Intermittent 403 errors on registry.gitlab.com

We are currently using Gitlab SaaS and have been using our own runners for about 6 weeks now.
The first 4 weeks they worked perfectly fine, however since ~1,5 week we are now having frequent issues where our runners get a 403 when trying to pull the job container from the Gitlab registry.

We have opened a support ticket at April 25 but we haven’t gotten any response to that.

The error we receive:

WARNING: Failed to pull image with policy "always": error parsing HTTP 403 response body: invalid character '<' looking for beginning of value: "<?xml version='1.0' encoding='UTF-8'?><Error><Code>AccessDenied</Code><Message>Access denied.</Message></Error>" (manager.go:203:2s)
ERROR: Job failed: failed to pull image "registry.gitlab.com/ORG/containers/commitlint:latest" with specified policies [always]: error parsing HTTP 403 response body: invalid character '<' looking for beginning of value: "<?xml version='1.0' encoding='UTF-8'?><Error><Code>AccessDenied</Code><Message>Access denied.</Message></Error>" (manager.go:203:2s)

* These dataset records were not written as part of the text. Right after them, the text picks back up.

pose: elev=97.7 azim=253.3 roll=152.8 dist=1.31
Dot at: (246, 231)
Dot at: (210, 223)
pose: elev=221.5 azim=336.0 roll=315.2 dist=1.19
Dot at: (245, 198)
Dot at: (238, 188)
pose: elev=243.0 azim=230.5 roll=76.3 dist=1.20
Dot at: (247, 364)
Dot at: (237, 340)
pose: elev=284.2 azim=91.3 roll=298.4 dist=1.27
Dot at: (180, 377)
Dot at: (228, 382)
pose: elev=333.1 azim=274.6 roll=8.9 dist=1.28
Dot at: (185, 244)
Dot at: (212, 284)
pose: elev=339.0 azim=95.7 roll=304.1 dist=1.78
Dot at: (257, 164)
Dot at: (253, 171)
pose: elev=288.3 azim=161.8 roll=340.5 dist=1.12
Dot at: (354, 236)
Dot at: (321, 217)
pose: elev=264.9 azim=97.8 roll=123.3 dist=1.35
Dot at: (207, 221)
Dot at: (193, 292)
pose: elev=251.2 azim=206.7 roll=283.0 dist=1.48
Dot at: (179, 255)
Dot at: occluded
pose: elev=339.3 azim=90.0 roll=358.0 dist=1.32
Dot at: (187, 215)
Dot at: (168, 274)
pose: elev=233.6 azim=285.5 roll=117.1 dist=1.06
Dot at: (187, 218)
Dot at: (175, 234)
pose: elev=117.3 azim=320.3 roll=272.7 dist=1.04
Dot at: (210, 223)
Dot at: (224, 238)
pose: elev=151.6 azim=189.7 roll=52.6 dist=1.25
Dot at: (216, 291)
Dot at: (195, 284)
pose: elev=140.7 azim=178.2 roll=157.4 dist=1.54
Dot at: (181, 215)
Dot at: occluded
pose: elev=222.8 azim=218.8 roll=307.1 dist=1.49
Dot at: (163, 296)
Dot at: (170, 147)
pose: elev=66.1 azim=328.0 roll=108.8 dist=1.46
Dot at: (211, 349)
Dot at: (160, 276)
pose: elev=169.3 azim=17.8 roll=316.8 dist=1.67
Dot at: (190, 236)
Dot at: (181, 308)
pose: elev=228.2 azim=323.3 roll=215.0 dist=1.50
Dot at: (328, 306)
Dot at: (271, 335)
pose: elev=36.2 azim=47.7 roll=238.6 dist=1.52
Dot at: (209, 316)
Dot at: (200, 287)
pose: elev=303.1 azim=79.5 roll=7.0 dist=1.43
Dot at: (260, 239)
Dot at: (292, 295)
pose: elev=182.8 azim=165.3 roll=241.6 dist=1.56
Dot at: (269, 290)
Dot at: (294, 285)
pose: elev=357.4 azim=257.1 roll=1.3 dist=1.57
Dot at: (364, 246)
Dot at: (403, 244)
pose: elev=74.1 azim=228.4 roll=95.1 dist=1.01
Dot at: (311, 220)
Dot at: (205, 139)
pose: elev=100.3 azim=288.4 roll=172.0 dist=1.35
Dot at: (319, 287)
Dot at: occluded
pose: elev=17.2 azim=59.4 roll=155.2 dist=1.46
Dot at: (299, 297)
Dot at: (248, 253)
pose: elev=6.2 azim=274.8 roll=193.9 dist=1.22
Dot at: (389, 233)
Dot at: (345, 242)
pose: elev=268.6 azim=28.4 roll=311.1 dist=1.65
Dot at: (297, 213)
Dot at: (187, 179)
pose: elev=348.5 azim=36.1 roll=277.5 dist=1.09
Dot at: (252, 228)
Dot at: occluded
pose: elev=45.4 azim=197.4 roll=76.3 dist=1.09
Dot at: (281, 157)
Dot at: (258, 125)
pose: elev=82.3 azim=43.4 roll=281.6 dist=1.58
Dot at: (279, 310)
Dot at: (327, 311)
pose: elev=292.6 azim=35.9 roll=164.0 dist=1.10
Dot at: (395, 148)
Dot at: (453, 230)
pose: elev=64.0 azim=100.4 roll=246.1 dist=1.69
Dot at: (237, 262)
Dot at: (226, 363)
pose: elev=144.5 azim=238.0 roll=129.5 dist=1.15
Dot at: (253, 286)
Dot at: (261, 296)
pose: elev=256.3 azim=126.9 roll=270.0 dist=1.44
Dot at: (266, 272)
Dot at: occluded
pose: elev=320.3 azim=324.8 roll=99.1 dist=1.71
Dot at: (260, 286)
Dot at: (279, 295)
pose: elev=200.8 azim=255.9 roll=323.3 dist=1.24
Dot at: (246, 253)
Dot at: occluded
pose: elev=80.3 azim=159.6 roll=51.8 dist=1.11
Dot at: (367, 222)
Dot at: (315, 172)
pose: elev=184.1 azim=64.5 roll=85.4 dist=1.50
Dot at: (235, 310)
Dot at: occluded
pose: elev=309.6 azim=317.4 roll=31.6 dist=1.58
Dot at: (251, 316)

Last week we also received a few of these:

Your client does not have permission to get URL /docker/registry/v2/blobs/sha256/04/xxxxxxxxxxxxxxxxxxxxx/data from this server.

The runners themselves are auto-scaled which gets spun up and destroyed from time to time.
There is no specific configuration set for accessing the registry, but I assume the “runner manager” (which is connected to Gitlab as a runner) is supposed to take care of that.

These issues have started about 1,5 weeks ago, which seem to coincide with the release of Gitlab 14.10. We’ve also upgraded our runner to 14.10.0 to no avail.

Any luck on this? We are seeing this issue happening on and on on random kubernetes nodes. We have already tried with different container runtimes but no luck. Credentials are ok and we can issue the same pull commands from other nodes in the cluster, also from our local machines.

We are using GitLab SaaS with its own container registries.

Some guidance would be helpful.

Thanks in advance

This particular problem we were having back then was being caused because a number of IP’s in the IP pool of our cloud provider were being blocked by Google. Since we used short-lived autoscaled runner instances this problem would intermittently occur and disappear again.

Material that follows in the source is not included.